According to DFL Chair Brian Melendez Senator Norm Coleman and Vice Presidential Nominee Sarah Palin have several things in common. They both get expensive clothes from the downtown Minneapolis Nieman Marcus store, they’re both Republican and they both are involved with Jeff Larsen. Melendez says there are differences too. Palin buys her clothes legally. Coleman apparently does not.
During the Republican National Convention held in St. Paul, Jeff Larson purchased more than $75,000 worth of clothing for Palin at the Minneapolis Neiman Marcus store. Larson is the Treasurer of Sen. Coleman’s Political Action Committee and also happens to be the landlord of Coleman’s apartment in Washington, DC. Sen. Coleman has paid Larson’s company FLS Connect more than $2 Million for political campaign services.

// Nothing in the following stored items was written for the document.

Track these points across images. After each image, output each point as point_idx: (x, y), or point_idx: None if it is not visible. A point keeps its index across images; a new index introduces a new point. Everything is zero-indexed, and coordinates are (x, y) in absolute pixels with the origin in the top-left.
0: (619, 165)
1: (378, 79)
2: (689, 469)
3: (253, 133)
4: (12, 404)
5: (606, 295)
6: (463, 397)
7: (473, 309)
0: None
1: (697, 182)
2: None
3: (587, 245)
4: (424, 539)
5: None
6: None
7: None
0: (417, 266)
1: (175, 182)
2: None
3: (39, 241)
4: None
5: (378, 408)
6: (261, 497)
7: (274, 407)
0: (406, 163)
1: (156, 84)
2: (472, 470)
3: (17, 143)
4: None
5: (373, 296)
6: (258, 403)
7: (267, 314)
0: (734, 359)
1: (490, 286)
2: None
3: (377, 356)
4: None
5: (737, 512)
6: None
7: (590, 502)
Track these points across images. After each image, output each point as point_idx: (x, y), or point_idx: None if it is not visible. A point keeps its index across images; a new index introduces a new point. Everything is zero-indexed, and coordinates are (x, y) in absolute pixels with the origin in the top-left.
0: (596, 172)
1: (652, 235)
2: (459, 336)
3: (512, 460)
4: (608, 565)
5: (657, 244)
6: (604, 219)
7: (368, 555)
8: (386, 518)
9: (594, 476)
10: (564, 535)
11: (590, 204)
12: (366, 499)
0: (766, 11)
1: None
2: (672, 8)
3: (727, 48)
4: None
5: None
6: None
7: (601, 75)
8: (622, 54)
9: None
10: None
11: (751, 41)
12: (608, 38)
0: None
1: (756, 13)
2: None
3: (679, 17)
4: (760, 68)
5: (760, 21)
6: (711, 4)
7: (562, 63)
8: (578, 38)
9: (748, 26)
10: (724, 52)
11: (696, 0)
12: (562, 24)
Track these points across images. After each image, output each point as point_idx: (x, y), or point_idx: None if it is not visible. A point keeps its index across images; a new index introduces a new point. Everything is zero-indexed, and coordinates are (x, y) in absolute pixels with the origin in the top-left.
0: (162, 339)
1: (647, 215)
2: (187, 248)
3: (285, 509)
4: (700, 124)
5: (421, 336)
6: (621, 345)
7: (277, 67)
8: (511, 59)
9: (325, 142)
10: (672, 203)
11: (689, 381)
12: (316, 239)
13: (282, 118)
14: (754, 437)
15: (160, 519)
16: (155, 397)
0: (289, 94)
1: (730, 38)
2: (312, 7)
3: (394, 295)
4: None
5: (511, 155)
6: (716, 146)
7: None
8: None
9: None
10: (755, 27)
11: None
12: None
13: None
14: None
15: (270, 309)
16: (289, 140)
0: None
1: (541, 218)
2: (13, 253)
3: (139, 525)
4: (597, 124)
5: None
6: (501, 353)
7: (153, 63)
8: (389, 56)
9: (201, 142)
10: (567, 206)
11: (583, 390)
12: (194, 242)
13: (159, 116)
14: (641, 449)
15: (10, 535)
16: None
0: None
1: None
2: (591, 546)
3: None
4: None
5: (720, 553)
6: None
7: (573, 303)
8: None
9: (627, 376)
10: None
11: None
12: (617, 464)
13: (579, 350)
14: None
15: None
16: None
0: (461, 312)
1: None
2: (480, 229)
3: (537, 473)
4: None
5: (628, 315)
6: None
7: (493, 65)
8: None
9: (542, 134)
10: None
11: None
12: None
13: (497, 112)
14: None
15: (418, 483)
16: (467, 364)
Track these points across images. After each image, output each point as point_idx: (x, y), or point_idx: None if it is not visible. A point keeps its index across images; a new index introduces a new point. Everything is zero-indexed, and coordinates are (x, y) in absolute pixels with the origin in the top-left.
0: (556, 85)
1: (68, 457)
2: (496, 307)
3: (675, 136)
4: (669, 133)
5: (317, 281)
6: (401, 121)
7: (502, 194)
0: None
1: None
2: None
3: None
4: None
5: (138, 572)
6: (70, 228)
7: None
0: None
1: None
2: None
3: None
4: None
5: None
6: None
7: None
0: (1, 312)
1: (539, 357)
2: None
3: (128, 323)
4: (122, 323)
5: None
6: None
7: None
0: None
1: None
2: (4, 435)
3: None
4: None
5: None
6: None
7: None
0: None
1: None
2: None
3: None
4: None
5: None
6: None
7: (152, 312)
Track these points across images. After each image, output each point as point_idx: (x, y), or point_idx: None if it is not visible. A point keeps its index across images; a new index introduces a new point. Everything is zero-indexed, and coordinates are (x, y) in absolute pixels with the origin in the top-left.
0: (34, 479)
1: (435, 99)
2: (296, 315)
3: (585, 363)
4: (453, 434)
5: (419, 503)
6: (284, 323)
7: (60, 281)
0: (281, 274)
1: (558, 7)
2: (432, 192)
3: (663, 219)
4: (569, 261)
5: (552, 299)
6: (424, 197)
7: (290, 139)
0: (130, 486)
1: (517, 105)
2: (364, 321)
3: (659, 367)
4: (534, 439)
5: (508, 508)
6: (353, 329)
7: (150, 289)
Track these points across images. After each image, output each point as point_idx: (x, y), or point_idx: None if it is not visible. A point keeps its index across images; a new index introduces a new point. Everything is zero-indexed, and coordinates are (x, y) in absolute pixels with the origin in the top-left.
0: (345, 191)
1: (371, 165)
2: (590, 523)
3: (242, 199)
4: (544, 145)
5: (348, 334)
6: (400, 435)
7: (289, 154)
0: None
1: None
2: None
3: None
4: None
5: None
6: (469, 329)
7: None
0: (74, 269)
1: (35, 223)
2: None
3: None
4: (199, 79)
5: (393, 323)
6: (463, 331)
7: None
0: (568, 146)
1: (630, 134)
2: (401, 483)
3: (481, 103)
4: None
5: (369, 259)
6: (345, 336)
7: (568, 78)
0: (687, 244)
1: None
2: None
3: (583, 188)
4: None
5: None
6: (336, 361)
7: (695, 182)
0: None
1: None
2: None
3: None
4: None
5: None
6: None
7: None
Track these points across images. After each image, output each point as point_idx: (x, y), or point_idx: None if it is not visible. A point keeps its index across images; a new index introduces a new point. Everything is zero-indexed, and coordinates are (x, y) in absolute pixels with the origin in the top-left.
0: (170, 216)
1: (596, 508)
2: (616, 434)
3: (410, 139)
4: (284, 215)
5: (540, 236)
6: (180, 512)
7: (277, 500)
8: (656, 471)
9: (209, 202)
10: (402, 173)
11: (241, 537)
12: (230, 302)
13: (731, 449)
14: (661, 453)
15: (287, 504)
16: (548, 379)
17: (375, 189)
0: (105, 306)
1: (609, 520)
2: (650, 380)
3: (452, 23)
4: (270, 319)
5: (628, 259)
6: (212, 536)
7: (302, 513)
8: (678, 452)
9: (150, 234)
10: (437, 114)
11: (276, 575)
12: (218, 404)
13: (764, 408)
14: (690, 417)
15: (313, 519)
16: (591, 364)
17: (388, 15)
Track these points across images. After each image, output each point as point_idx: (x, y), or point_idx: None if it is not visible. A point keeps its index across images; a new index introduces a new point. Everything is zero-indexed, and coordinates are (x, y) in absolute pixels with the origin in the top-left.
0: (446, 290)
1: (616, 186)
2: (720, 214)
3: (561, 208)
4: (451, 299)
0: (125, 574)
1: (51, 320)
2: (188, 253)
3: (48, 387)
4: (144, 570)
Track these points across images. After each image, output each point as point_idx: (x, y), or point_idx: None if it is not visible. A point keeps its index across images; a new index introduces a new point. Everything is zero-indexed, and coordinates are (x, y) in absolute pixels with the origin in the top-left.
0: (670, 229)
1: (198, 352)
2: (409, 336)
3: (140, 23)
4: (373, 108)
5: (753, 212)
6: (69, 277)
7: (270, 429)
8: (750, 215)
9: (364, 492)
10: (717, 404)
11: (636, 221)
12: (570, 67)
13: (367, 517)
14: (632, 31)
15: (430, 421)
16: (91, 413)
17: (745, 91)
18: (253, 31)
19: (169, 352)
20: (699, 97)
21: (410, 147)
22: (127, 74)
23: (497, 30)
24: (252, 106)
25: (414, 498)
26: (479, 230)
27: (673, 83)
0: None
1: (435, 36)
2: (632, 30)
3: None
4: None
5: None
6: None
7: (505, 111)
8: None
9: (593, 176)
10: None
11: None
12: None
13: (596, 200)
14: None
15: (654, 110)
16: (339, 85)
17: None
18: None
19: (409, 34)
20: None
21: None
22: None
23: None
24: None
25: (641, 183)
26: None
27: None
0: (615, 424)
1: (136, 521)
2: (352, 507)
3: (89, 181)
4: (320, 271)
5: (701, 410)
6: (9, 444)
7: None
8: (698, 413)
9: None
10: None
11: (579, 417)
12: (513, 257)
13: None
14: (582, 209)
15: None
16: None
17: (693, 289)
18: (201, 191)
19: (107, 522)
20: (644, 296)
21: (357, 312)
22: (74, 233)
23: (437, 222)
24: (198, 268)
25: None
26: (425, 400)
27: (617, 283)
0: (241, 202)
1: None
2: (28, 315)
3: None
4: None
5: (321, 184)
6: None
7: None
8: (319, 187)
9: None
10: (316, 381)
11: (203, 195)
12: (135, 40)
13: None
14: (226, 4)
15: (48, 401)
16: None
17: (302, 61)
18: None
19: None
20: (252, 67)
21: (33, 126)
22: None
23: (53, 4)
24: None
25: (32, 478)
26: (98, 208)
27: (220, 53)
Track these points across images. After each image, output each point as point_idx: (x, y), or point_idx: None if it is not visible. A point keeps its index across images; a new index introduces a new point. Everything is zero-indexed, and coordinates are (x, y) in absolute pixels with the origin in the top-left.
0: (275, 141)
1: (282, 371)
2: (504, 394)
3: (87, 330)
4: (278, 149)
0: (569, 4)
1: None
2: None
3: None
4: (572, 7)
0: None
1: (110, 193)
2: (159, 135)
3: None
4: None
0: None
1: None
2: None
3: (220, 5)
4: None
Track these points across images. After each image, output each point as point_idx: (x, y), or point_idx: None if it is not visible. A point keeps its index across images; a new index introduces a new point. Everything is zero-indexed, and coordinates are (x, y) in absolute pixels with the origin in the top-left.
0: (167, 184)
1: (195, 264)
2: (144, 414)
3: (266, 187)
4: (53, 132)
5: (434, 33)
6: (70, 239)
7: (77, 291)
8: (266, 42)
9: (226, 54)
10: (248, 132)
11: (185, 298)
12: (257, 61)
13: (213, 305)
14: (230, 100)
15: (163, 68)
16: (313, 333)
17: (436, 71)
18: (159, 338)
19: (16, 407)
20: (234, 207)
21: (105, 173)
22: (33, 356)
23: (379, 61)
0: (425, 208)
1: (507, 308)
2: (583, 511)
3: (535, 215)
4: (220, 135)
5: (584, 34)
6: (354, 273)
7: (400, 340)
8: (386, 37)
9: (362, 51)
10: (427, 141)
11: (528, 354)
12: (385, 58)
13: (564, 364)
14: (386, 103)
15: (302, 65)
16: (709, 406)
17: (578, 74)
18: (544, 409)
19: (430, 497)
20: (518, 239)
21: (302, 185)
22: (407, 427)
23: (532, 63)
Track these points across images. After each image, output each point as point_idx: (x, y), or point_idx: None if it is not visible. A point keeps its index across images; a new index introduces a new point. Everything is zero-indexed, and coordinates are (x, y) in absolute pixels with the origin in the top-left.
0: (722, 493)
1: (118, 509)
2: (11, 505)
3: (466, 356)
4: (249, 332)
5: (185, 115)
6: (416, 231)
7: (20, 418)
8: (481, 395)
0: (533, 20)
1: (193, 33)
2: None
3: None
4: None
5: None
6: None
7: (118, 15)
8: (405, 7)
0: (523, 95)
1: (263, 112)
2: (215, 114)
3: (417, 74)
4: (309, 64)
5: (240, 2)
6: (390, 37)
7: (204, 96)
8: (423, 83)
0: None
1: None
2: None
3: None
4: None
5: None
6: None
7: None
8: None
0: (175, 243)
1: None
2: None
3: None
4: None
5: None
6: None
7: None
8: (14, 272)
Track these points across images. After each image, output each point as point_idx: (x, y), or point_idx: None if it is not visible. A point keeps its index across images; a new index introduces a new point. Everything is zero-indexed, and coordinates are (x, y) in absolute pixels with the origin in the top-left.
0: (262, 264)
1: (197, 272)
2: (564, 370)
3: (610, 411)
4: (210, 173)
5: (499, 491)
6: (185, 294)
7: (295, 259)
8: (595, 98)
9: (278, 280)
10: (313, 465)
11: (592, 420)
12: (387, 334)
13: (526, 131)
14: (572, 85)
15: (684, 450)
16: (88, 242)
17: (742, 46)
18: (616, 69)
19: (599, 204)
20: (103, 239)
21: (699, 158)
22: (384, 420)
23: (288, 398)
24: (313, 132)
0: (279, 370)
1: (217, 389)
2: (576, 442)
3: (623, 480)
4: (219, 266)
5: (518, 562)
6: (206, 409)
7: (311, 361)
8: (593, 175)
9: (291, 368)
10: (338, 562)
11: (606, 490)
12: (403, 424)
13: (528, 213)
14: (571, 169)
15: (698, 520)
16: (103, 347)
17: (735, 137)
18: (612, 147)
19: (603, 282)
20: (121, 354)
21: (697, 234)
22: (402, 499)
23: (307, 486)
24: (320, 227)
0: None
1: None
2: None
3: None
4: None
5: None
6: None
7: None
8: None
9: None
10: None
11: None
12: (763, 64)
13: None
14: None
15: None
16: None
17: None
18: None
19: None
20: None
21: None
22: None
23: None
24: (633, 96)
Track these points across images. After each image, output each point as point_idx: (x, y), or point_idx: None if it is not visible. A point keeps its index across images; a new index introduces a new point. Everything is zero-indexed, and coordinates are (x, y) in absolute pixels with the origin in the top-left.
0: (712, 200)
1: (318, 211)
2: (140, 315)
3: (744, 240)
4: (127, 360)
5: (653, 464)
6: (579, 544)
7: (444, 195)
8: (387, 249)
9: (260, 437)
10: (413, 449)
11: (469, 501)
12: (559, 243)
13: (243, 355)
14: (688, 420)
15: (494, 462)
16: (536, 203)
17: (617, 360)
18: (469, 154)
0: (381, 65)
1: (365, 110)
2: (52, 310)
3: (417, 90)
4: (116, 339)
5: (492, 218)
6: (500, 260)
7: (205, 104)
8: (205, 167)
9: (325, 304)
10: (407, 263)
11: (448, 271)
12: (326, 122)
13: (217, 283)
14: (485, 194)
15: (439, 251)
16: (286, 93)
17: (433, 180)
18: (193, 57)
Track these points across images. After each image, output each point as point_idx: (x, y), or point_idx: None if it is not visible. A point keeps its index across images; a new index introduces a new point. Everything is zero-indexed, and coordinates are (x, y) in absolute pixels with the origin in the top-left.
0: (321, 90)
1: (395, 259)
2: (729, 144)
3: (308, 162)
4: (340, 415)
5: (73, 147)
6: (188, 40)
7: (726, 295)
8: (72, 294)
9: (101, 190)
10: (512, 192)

According to Melendez, a former Neiman Marcus employee and at least one other person have contacted a lawyer Melendez knows to tell him that wealthy GOP donor Nasser Kazeminy paid for several thousands of dollars of Sen. Coleman’s clothing purchased at Neiman Marcus.
Senator Coleman and his staff have given very carefully worded answers to questions about what is now being referred to as “suit gate”. At one point, Coleman’s campaign manager gave the exact same evasive answer 12 times to reporters questions about “suitgate” saying only “The Senator has reported every gift he has ever received”
Below: Melendez answers reporters’ questions and text of his statement from a DFL press release.
More questions from reporters:
DFL Chair Brian Melendez made the following remarks:
What is really going on here? And will Norm Coleman finally give us some direct, honest answers?
Two days ago, we learned that the Republican National Committee lavished $150,000 worth of designer clothes, accessories, makeup, and haircuts on Governor Sarah Palin. We also learned that at least half that sum — just over $75,000 — was spent right here, at Neiman Marcus in Minneapolis, in just one shopping spree.
Then we found out that the spree was paid for by Jeff Larson, Senator Norm Coleman’s closest political confidant and Washington, D.C. landlord, with whom Coleman has deep, longstanding ties. Larson and his firm, FLS-Connect, have been the core of Coleman’s political operation — and Coleman has paid Larson nearly $2 million over years.
And, of course, Larson and his firm are responsible for the anti-Obama smear calls that have been blanketing the country on behalf of the McCain/Palin campaign recently.
To close the loop, there’s the now-famous story that a wealthy businessman, Nasser Kazeminy, has paid for lavish clothing purchases for Senator Coleman and his wife at Neiman Marcus — purchases that have never shown up on Coleman’s Senate ethics reports, as required by law.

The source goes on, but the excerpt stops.